Figure 1.

Claudin-3 (Cldn3) and claudin-4 (Cldn4) expression and distribution analysis and sensitivity toward recombinant CPE (recCPE) in human PC cell line panel. (A) Quantitative real time PCR (qRT-PCR, graph upper panel) and Western blot analyses (two lower panels for claudin and β-actin, Figure S5) for Cldn3 (left) and Cldn4 (right). The human colorectal cancer cell line HT-29 served as positive control and the human melanoma cell line SK-MEL-5 as negative control with no Cldn3/4 expression. Data are represented as mean values ± S.D. (n = 3). (B) Representative immunohistochemistry of Cldn3 (left) and Cldn4 (right) in respective pancreatic cancer cell lines, demonstrating different distributions of Cldn3/4 (brown). (C) Western blot analysis of cell fractions from four PC cell lines using Cldn3/4, and Lamin B1, showing whole cell lysates, cytoplasmic, membrane and nuclear localization (Lamin B1 marker nuclear fraction, Figure S5).

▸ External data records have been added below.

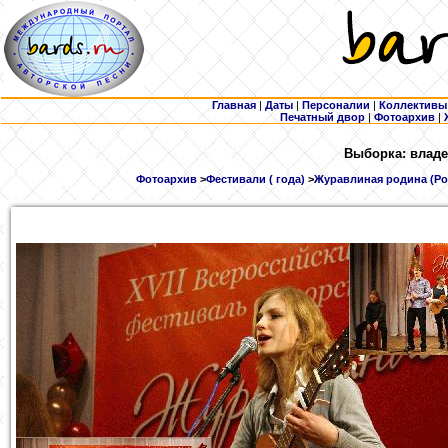
Главная
|
Даты
|
Персоналии
|
Коллективы
Печатный двор
|
Фотоархив
|
Выборка: владе
Фотоархив
>
Фестивали ( года)
>
Журавлиная родина (Росс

Representative immunofluorescence images (right panel) of respective cell lines, confirming diverse Cldn3 (yellow) and Cldn4 (red) expression in different cell compartments (scale bar = 25 µm). DAPI and actin staining was used for nuclei and cytoplasm, respectively. (D) Sensitivity toward recCPE at 72 h post treatment using MTT assay and compared to untreated/solvent treated controls with strong cytotoxic effects in all PC cell lines and positive control line HT-29. SK-MEL-5 negative control cells remained unaffected. MTT data are represented as mean values ± S.D. (n = 6), expressed as mean percentage of untreated control. (ns: not significant; * p < 0.05; ** p < 0.01; *** p < 0.001; **** p < 0.0001).